DeVargas Center
- Location: Santa Fe, New Mexico
- Coordinates: 35°41′34.03″N 105°57′2.27″W﻿ / ﻿35.6927861°N 105.9506306°W
- Address: 564 N Guadalupe St
- Opening date: 1973
- Developer: Nash Hancock
- Owner: Fidelis Reality Partners
- Architect: William Lumpkins
- No. of stores and services: 55
- No. of anchor tenants: 5
- Total retail floor area: 320,000 sq ft (30,000 m^{2}) (adjacent Market Street included)
- No. of floors: 1
- Website: devargascenter.com

= DeVargas Center =

DeVargas Center is an enclosed shopping center in Santa Fe, New Mexico named after Diego de Vargas. Originally named DeVargas Mall, the shopping center is one of two enclosed malls in Santa Fe.

== History ==

=== 1973-1987 ===

DeVargas Mall was developed by Kentucky businessman Nash Hancock and formally opened its doors in 1973. However, an Albertsons and Factory 2-U already had opened a few years prior. The structure was designed by Santa Fe architect William Lumpkins. In 1975, luxury men's department store Goodman's relocated from the Santa Fe Plaza. In 1977, the center added a Montgomery Ward and JCPenney as anchors and a United Artist two-screen theater. When the Villa Linda Mall opened in 1985, JCPenney relocated to the southwest side of town. The site would later be replaced by upscale department store C. R. Anthony Co.

=== 1988-2000 ===

The mall changed ownership for the first time in Weingarten Realty and underwent $1-million renovation which included upgrading the interior and expanding the theater. In 1996, Ross Dress for Less opened up a new-to-market location. In 1998, Montgomery Ward announced bankruptcy and shuttered its Santa Fe location. That same year Albertsons purchased the former Montgomery Ward location and announced plans to reconstruct the building.

=== 2001-present ===

In 2010, Fidelis Realty Partners purchased the property from Weingarten Realty Management Co, Inc. In 2016, several tenants from nearby Sanbusco Marketplace relocated to the center following New Mexico School of the Art's purchase of the property.

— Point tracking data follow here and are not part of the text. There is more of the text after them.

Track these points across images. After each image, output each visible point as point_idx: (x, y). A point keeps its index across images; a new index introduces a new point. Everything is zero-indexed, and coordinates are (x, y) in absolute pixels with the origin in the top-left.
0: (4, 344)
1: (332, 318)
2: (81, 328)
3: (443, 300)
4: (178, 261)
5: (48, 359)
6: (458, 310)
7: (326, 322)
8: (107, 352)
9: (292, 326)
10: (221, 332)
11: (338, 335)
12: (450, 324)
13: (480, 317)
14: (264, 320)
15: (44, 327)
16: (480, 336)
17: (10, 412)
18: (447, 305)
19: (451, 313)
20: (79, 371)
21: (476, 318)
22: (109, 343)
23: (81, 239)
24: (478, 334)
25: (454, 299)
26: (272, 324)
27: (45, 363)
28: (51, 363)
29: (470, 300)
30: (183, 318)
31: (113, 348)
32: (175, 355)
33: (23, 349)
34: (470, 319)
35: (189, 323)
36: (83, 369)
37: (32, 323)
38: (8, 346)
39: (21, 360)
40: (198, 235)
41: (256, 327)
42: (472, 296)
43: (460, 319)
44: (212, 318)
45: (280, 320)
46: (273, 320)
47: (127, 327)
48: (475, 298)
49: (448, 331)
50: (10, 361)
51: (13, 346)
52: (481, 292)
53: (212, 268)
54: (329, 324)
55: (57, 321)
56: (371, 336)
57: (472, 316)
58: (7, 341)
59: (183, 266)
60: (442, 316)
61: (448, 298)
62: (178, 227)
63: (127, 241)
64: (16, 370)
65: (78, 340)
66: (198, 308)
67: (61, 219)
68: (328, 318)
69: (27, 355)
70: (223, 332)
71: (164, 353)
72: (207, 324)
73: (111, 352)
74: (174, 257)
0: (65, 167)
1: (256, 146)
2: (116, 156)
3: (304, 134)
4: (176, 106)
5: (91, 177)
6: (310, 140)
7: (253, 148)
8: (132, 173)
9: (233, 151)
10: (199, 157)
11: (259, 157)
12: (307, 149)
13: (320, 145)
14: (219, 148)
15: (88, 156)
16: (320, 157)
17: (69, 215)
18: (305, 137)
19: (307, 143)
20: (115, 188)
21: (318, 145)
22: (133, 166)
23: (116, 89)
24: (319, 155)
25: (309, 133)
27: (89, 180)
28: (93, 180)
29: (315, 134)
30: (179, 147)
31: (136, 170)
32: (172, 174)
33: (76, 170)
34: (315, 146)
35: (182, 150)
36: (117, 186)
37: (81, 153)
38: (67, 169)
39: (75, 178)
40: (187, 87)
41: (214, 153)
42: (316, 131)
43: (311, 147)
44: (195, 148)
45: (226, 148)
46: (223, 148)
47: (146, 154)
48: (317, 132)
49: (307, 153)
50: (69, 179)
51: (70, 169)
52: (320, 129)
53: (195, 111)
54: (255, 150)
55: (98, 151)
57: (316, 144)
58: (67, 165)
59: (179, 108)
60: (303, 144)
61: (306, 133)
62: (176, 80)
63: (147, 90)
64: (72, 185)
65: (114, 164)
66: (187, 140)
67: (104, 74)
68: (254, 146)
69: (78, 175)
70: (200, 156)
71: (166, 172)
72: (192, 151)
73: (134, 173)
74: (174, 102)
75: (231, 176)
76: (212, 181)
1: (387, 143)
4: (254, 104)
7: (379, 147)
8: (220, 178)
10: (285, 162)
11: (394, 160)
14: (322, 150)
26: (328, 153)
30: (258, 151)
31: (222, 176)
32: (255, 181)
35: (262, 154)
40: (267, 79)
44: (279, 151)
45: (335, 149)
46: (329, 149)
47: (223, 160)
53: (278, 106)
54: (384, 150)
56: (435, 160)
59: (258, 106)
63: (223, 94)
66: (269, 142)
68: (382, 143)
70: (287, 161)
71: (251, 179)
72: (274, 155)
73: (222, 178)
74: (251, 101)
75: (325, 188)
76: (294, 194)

During that same year, anchor tenant Hastings filed Chapter 11 bankruptcy and closed all of its stores. In 2017, the Regal Cinemas closed its six-screen theater In 2018, the shopping center announced plans to reconstruct the west side of the complex to include The Alley, a lounge and bowling alley. In 2019, T.J. Maxx announced HomeGoods subsidiary plans to occupy one of the anchors at the center. In 2022, Sierra Trading Post remodeled the former Hastings location.